Everyone, this is Saki Uchida. Saki, everyone.
Uchida is one of just two crew members to have traveled with Hokule’a and Hikianalia for the entire voyage so far, since they departed Hawaii four months ago.
And after all these months on the sea, Uchida still appears to be a sane, generally well-adjusted human being.
Not only that, she’s enthusiastic and currently one of the Malama Honua voyage’s most valuable crew members because at this point she knows Hikianalia like the back of her hand. Uchida, 25, is living the dream she’s been chasing for several years now.
And in October, the Kanagawa, Japan native is poised to embark on a fourth consecutive leg, bound for New Zealand. If that happens she’ll be the only such crew member to accomplish that.
Uchida said that if she had the chance she’d gladly stay on the canoe all three years. “It has been my dream for a while … going around the world in a canoe. I really believe in this voyage. I’m really grateful.”

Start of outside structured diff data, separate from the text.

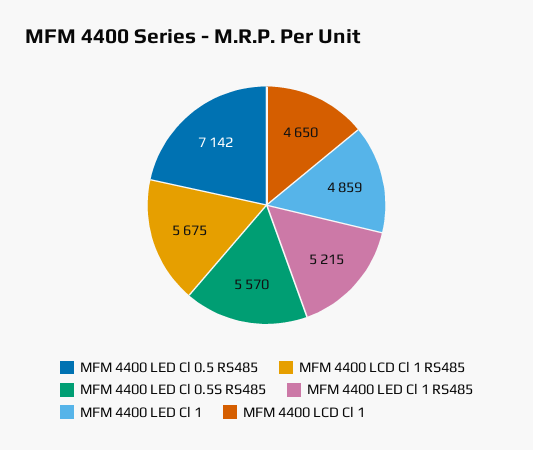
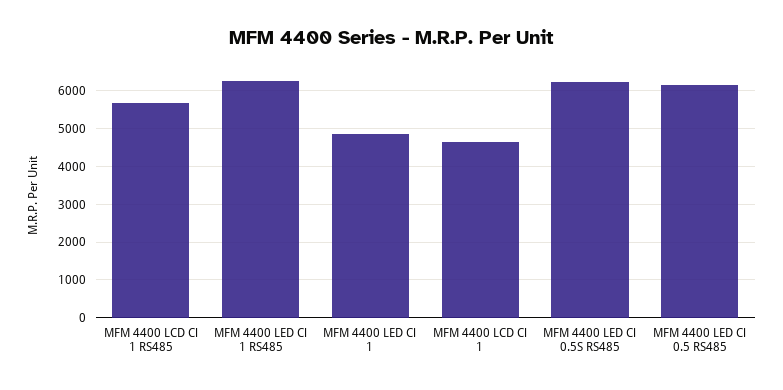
  {
-   "MFM 4400 LED Cl 0.5 RS485": 7142,
+   "MFM 4400 LED Cl 0.5 RS485": 6200,
    "MFM 4400 LCD Cl 1 RS485": 5675,
-   "MFM 4400 LED Cl 0.5S RS485": 5570,
+   "MFM 4400 LED Cl 0.5S RS485": 6200,
-   "MFM 4400 LED Cl 1 RS485": 5215,
+   "MFM 4400 LED Cl 1 RS485": 6200,
    "MFM 4400 LED Cl 1": 4859,
    "MFM 4400 LCD Cl 1": 4650
  }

Uchida’s path to this point started back in 2007 when, as a senior in high school she first encountered Hokule’a during its voyage to Japan. She knew that she wanted to do something ocean-related with her life but wasn’t sure what. Her father, an ocean journalist who knew Polynesian Voyaging Society President Nainoa Thompson, brought her to see the canoe.
She helped crews work on the canoe while it was docked. Then she went on a day sail. She was hooked. Uchida decided she would move to Hawaii — an entirely unfamiliar place to her — to learn all she could about Hokule’a and the voyaging canoe culture. It was a risky move but she knew she’d regret it if she didn’t try.
“This voyage has been my dream since then,” Uchida said. The Kapiolani Community College graduate had studied English prior to her arrival but only became fluent once she moved to Hawaii, she said.
For about eight months prior to the international voyage’s departure, under a volunteer-based visa, Uchida provided daily work on the canoes at the Marine Education and Training Center on Sand Island.
Per the requirements of her visa, Uchida said, she can’t return to the United States for another four months or so. She doesn’t know what would come after New Zealand, but she says if she returns to Japan it would offer a chance to tell people there about the canoes and the worldwide voyage.
“Not many people know about them but they should,” she says. Uchida appreciates most the little life lessons that reveal themselves while sailing on Hikianalia. “When you’re on the canoe you’re so little” amid the vast ocean expanse, she explains. “Just you, canoe and crew and you have to live with that. You have to take care.”
It can be a difficult lesson to learn on land.